Items from a data source
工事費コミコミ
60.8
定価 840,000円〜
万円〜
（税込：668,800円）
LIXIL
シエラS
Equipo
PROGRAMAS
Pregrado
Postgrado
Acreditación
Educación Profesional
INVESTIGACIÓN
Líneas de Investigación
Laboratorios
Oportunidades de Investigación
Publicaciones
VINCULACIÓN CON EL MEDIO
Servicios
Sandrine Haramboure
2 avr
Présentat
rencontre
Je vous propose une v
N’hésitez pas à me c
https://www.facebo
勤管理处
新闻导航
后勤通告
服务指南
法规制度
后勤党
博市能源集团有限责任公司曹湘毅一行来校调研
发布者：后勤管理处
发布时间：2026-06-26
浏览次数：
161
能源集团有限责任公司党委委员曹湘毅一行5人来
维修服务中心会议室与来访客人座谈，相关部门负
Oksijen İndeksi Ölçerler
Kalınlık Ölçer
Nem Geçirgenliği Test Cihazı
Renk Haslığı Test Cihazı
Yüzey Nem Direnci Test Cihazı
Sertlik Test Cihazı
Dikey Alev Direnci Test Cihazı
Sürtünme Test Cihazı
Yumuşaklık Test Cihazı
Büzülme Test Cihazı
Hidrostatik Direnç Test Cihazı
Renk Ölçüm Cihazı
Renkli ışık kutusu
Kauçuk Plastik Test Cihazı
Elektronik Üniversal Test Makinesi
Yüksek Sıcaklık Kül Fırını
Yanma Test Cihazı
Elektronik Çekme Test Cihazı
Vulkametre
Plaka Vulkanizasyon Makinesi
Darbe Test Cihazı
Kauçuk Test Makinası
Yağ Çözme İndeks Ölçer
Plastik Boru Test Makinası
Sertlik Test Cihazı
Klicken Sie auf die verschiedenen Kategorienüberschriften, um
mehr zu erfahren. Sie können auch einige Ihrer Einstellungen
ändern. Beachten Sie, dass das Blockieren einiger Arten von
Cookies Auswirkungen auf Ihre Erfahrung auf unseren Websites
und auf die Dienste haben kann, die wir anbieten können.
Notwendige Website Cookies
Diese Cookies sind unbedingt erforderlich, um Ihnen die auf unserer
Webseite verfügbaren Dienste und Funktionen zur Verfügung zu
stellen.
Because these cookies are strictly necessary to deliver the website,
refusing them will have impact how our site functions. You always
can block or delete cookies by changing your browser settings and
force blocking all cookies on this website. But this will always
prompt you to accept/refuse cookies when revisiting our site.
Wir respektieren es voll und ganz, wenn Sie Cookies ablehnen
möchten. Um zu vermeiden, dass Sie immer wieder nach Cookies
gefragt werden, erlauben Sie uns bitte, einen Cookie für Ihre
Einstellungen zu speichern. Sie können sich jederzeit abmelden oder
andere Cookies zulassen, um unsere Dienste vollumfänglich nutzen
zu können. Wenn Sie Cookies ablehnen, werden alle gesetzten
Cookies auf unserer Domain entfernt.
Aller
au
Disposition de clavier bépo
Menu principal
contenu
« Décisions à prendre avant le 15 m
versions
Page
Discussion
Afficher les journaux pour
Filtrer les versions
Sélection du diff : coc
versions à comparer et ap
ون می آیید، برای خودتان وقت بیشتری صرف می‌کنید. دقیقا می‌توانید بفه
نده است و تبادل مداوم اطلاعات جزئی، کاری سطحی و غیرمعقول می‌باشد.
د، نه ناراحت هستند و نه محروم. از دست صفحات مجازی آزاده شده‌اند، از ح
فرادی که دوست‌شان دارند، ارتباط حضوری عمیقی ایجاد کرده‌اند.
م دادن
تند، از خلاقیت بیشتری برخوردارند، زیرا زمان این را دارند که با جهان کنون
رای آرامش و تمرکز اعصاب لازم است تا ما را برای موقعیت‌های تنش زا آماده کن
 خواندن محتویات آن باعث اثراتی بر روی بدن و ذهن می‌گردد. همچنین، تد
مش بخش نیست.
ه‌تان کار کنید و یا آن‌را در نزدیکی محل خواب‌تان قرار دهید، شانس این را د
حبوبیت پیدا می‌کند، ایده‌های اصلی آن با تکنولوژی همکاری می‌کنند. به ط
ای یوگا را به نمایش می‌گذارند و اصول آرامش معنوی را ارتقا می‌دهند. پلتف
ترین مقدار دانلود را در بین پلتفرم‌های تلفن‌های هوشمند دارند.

**WHAT IS NEEDED**:
With the line containing "ändern. Beachten Sie, dass" as the last one, please set down exactly the lines of the records above from their very first line, and nothing more.

**YOUR RESPONSE**:
工事費コミコミ
60.8
定価 840,000円〜
万円〜
（税込：668,800円）
LIXIL
シエラS
Equipo
PROGRAMAS
Pregrado
Postgrado
Acreditación
Educación Profesional
INVESTIGACIÓN
Líneas de Investigación
Laboratorios
Oportunidades de Investigación
Publicaciones
VINCULACIÓN CON EL MEDIO
Servicios
Sandrine Haramboure
2 avr
Présentat
rencontre
Je vous propose une v
N’hésitez pas à me c
https://www.facebo
勤管理处
新闻导航
后勤通告
服务指南
法规制度
后勤党
博市能源集团有限责任公司曹湘毅一行来校调研
发布者：后勤管理处
发布时间：2026-06-26
浏览次数：
161
能源集团有限责任公司党委委员曹湘毅一行5人来
维修服务中心会议室与来访客人座谈，相关部门负
Oksijen İndeksi Ölçerler
Kalınlık Ölçer
Nem Geçirgenliği Test Cihazı
Renk Haslığı Test Cihazı
Yüzey Nem Direnci Test Cihazı
Sertlik Test Cihazı
Dikey Alev Direnci Test Cihazı
Sürtünme Test Cihazı
Yumuşaklık Test Cihazı
Büzülme Test Cihazı
Hidrostatik Direnç Test Cihazı
Renk Ölçüm Cihazı
Renkli ışık kutusu
Kauçuk Plastik Test Cihazı
Elektronik Üniversal Test Makinesi
Yüksek Sıcaklık Kül Fırını
Yanma Test Cihazı
Elektronik Çekme Test Cihazı
Vulkametre
Plaka Vulkanizasyon Makinesi
Darbe Test Cihazı
Kauçuk Test Makinası
Yağ Çözme İndeks Ölçer
Plastik Boru Test Makinası
Sertlik Test Cihazı
Klicken Sie auf die verschiedenen Kategorienüberschriften, um
mehr zu erfahren. Sie können auch einige Ihrer Einstellungen
ändern. Beachten Sie, dass das Blockieren einiger Arten von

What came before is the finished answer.